1) Increase your dopamine in all the usual untapped brilliance ways

Exercise

Meditation

Sleep

Clean whole foods

Omega 3 supplement

2) Cut out caffeine, alcohol, sugar, dairy and very salty foods, as they have been found to make PMS worse.

3) Take vitamin supplements, as PMS sufferers often have vitamin deficiencies.

Vitamin B6, B12, Vitamins D, C and E are all important to help PMS. Find a professional in your area to help and advise you on the right supplements for you.

4) Reduce stress, as it makes both your ADHD and PMS symptoms worse.

Remember, how you live every day affects your PMS; not just what you do during the second 2 weeks of your cycle.

5) Track your period cycles, either in your agenda or with an app such as ‘Monthly Cycles’. This will help you see patterns, which will make you feel more in control. It will also be valuable information for your doctor.

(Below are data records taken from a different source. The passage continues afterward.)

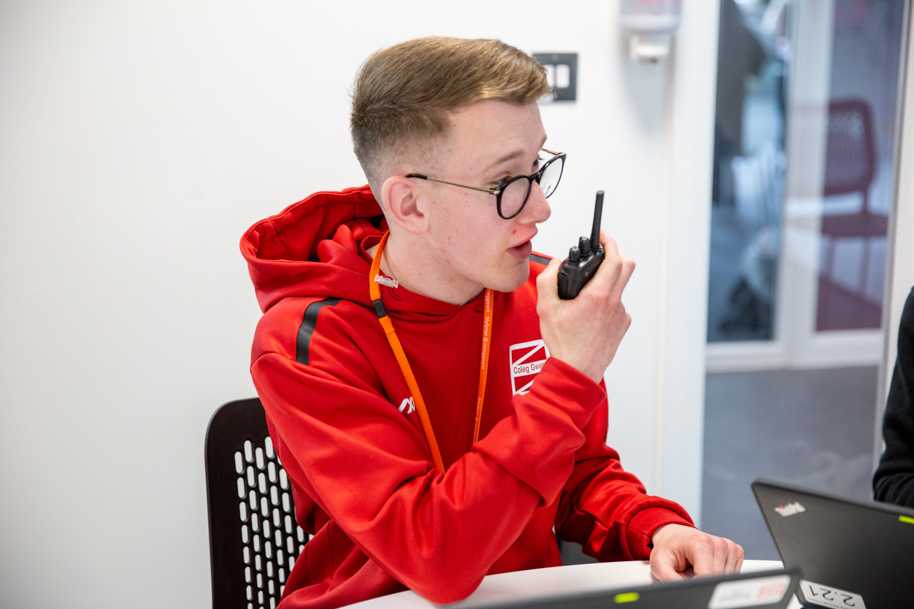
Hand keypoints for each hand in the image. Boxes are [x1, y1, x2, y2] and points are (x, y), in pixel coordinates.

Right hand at [536, 230, 634, 383]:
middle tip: (601, 253)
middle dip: (615, 254)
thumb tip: (555, 265)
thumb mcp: (546, 308)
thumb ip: (548, 280)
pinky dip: (605, 301)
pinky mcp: (622, 326)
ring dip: (606, 282)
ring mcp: (621, 315)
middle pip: (626, 267)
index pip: (614, 259)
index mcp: (597, 296)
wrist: (576, 371)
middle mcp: (614, 303)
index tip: (602, 237)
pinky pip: (616, 305)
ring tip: (585, 292)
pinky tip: (590, 313)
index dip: (610, 242)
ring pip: (619, 287)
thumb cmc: (564, 345)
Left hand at [649, 524, 743, 580]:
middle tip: (690, 571)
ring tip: (698, 567)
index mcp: (701, 543)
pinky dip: (721, 573)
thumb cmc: (668, 549)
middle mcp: (718, 543)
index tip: (687, 581)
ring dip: (712, 577)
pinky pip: (734, 572)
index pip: (708, 576)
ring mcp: (728, 546)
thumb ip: (670, 579)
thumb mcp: (660, 564)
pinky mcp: (735, 550)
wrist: (675, 536)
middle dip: (703, 581)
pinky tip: (708, 566)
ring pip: (727, 578)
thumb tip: (682, 591)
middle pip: (718, 578)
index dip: (697, 584)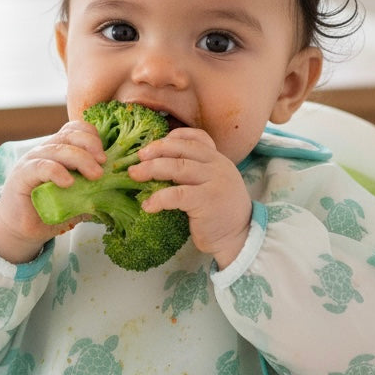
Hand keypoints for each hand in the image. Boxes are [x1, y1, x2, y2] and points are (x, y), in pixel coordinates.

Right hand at [0, 121, 105, 263]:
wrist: (22, 229)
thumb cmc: (50, 211)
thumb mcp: (78, 199)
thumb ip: (95, 193)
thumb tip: (120, 194)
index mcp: (59, 150)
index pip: (75, 130)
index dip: (92, 136)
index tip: (105, 155)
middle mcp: (45, 150)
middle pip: (69, 136)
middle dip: (90, 146)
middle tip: (103, 165)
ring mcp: (32, 160)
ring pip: (58, 149)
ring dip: (80, 159)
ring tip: (95, 175)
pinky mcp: (22, 175)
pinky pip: (41, 166)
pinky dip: (57, 171)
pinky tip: (69, 182)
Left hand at [130, 127, 252, 268]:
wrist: (239, 237)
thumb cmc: (218, 212)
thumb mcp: (210, 184)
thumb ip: (193, 171)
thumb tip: (155, 164)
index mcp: (217, 159)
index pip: (195, 138)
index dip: (171, 138)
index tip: (152, 146)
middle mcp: (217, 165)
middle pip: (182, 149)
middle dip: (155, 151)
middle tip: (137, 158)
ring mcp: (214, 181)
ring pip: (177, 167)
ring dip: (151, 169)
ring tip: (134, 175)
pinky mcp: (207, 201)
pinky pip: (177, 194)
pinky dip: (159, 198)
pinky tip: (148, 205)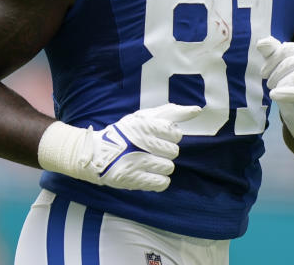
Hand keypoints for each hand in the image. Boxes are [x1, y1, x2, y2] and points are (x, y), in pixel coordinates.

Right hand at [38, 103, 200, 191]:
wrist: (96, 154)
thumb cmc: (126, 134)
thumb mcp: (145, 117)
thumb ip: (172, 112)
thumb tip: (197, 110)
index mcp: (144, 124)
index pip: (175, 133)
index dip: (170, 136)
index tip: (159, 136)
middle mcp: (140, 142)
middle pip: (174, 151)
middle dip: (165, 151)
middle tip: (151, 150)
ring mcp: (136, 162)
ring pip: (169, 168)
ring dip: (161, 166)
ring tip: (147, 162)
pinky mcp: (133, 180)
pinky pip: (162, 183)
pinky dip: (159, 180)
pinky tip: (149, 173)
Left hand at [257, 36, 293, 145]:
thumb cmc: (292, 90)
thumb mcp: (280, 70)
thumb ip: (273, 54)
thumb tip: (261, 42)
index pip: (288, 49)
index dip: (271, 60)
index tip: (263, 72)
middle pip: (291, 61)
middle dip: (275, 73)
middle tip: (268, 83)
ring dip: (280, 84)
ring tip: (274, 90)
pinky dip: (286, 93)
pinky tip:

6) Get a copy of ‘Women’s Bodies Women’s Wisdom’, by Christine Northrup. She addressed the physical and emotional components to feeling healthy and happy.

Medical Changes

Visit your doctor and explain what is happening. Some things that can help PMS are…

1) Going on birth control as it stabilizes hormones. Not everyone wants to do this, but it is something that your doctor might suggest.

2) Increasing the dosage of ADHD medication during the second phase of your cycle.

3) Treating depression if you are depressed

Don’t feel powerless, PMS can be managed. Empower yourself with knowledge, read up on the subject, listen to podcasts and talk to other people who also have ADHD and PMS. Be open to trying new things, and above all, talk kindly to yourself during this time.